Kampung Ondel-ondel di Kramat Pulo, Senen, Jakarta Pusat, tidak hanya berperan sebagai pusat kerajinan dan pelestarian budaya Betawi, tetapi juga menjadi tumpuan hidup sebagian warganya. Beberapa anak muda memanfaatkan boneka ondel-ondel untuk mengamen di jalanan, sehingga muncul perdebatan antara pelestarian budaya dan kebutuhan ekonomi.
Ondel-ondel, yang dikenal sebagai ikon budaya Betawi, kini juga menjadi sumber penghasilan bagi anak-anak yang memanfaatkan boneka raksasa tersebut. Budayawan Betawi, Yahya Andi Saputra, menilai penggunaan ondel-ondel di luar konteks tradisi berisiko menurunkan nilai budaya.
“Pemanfaatan yang kreatif dengan pakem yang benar itu baik dan berguna. Namun pemanfaatan oleh oknum semata-mata untuk mencari uang atau sekadar bertahan hidup di Jakarta, itu menghina, merendahkan, dan merugikan,” ujar Yahya, Selasa (2/12/2025).
Menurut Yahya, makna ondel-ondel tetap sama, tetapi cara masyarakat memaknai telah bergeser. Mereka yang tidak memahami nilai budaya kerap menggunakan ondel-ondel hanya sebagai alat ekonomi, sementara yang kreatif bisa memanfaatkannya untuk produk seperti kaos, gantungan kunci, atau komik.
Sementara itu, Kepala Satpol PP Jakarta Pusat, Purnama Hasudungan Panggabean, menegaskan bahwa ondel-ondel harus ditempatkan secara layak sesuai fungsi budayanya. Aktivitas pengamen ondel-ondel dianggap bertentangan dengan semangat pelestarian budaya. Purnama mengacu pada Perda Nomor 8 Tahun 2007 tentang Ketertiban Umum, yang melarang pengamen, pengemis, pedagang asongan, serta memberikan uang kepada mereka. Ia menyebut edukasi dan penghalauan menjadi cara untuk menegakkan aturan sambil memberi ruang bagi anak-anak mengekspresikan diri.
Firli (44), salah satu pengrajin ondel-ondel di kampung tersebut, menjelaskan bahwa usaha ini diteruskan dari orang tuanya sejak 2017. Selain memproduksi, ia juga menyewakan ondel-ondel kepada anak-anak pengamen.
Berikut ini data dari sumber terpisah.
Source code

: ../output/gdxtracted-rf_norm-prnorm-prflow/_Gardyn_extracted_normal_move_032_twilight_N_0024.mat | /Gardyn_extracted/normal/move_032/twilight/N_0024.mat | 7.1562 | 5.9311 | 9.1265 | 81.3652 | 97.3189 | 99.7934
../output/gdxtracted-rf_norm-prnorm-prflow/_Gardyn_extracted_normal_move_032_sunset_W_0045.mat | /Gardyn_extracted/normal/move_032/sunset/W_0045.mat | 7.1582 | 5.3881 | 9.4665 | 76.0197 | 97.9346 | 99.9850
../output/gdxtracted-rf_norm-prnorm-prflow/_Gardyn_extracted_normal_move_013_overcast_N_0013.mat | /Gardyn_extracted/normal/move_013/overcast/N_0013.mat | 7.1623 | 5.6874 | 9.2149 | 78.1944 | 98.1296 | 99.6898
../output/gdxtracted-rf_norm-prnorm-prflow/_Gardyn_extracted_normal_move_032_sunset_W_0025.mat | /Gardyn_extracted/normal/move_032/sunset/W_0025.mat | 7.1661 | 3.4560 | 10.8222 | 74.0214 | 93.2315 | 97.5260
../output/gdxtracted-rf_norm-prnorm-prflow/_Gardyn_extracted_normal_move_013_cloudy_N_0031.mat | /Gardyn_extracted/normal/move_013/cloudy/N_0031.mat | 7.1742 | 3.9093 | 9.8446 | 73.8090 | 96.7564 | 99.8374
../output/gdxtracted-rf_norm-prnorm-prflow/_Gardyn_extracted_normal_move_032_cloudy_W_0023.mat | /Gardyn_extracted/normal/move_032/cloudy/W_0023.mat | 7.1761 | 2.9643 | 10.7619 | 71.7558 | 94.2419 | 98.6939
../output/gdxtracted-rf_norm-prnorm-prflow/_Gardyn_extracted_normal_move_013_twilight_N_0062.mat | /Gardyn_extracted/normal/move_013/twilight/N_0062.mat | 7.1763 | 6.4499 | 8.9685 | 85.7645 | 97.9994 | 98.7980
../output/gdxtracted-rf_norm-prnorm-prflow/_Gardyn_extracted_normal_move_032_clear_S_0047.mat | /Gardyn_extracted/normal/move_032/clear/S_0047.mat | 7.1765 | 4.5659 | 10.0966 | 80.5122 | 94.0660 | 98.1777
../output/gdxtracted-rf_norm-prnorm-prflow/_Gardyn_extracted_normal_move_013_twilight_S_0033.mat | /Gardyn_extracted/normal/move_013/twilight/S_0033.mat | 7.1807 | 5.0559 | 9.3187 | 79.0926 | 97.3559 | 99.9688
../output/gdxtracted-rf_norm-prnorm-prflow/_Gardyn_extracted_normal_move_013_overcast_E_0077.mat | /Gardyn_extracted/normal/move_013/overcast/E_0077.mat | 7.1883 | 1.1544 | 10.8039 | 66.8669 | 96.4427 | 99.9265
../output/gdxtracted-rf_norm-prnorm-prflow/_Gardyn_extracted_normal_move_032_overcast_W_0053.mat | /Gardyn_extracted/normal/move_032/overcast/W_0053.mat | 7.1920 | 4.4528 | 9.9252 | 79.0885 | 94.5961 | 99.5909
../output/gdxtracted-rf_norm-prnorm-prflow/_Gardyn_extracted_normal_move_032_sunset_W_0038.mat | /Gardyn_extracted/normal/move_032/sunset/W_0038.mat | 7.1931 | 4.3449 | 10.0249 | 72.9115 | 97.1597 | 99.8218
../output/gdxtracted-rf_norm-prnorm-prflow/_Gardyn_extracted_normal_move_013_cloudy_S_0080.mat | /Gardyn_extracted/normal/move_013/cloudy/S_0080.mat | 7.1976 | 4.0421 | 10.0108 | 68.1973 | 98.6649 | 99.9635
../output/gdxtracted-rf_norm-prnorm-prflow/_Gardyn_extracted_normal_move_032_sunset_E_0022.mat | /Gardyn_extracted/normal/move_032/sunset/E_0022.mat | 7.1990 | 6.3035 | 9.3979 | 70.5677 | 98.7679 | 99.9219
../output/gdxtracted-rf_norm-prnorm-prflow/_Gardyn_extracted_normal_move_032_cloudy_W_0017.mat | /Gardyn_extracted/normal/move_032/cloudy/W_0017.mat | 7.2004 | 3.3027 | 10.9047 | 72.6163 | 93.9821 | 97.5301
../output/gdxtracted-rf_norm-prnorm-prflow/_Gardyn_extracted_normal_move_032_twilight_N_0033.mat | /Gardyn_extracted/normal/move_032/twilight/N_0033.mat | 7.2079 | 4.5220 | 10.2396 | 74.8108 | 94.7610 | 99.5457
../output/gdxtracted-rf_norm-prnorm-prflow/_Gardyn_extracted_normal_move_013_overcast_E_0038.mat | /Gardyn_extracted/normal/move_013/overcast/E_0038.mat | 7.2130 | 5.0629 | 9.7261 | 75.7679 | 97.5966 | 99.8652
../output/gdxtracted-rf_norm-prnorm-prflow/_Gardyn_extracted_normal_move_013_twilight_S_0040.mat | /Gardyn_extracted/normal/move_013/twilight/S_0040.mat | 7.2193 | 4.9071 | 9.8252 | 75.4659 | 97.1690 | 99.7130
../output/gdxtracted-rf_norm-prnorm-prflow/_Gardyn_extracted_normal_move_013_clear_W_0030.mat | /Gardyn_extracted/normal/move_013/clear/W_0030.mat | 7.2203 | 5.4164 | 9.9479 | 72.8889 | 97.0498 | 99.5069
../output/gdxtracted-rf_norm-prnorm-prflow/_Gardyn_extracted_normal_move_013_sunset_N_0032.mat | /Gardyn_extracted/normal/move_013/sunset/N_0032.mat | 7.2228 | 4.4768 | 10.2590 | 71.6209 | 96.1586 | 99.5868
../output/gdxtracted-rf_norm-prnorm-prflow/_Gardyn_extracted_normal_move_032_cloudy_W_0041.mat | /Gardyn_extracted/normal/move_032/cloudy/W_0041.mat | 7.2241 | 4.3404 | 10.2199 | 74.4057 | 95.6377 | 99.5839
Harga sewa tidak ditetapkan secara tetap, karena pendapatan sering dipengaruhi kondisi cuaca; pada hari hujan, biasanya pendapatan menurun.
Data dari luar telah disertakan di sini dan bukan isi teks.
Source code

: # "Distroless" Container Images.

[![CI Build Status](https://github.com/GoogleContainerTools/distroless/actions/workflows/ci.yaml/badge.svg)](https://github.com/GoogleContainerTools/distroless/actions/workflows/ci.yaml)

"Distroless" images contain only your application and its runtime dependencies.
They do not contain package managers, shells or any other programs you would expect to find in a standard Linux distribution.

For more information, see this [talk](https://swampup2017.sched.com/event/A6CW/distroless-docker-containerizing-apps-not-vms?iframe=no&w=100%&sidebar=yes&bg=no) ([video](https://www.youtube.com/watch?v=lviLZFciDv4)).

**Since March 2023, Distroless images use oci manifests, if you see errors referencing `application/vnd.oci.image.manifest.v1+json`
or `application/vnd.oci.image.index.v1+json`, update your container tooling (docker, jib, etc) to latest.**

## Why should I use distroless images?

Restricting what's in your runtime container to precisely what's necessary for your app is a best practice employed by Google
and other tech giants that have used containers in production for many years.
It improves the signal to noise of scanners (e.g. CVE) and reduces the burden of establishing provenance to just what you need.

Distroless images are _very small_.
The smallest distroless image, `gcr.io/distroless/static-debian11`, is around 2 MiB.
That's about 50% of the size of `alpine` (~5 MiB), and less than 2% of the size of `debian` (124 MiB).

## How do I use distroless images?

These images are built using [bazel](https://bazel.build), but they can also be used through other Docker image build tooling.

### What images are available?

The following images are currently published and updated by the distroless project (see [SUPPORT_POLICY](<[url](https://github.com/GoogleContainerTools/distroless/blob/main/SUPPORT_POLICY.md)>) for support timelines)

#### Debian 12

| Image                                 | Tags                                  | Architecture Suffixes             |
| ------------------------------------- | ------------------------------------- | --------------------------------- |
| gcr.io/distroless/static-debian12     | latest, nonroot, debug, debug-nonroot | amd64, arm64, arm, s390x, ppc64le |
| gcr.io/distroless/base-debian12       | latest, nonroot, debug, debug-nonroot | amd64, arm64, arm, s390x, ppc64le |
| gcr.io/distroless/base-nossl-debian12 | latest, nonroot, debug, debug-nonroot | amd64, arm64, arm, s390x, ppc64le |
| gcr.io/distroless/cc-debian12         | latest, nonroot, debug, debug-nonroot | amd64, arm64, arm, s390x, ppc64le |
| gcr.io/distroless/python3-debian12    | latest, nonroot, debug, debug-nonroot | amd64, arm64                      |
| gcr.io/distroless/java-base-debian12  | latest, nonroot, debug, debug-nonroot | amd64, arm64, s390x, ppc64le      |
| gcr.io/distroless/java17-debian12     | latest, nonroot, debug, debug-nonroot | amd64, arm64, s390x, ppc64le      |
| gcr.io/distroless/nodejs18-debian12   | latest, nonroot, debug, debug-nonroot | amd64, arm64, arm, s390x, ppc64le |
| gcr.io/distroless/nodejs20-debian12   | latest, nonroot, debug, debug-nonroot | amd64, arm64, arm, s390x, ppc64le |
Kampung Ondel-ondel menjadi pusat budaya sekaligus sumber penghasilan, namun pemanfaatannya untuk mengamen menimbulkan perdebatan antara pelestarian budaya dan kebutuhan ekonomi. Pihak berwenang menekankan edukasi dan penertiban agar aktivitas ekonomi tidak mengurangi nilai estetika dan simbol budaya ondel-ondel, sementara pengrajin berusaha menyeimbangkan antara pelestarian tradisi dan penghidupan warga.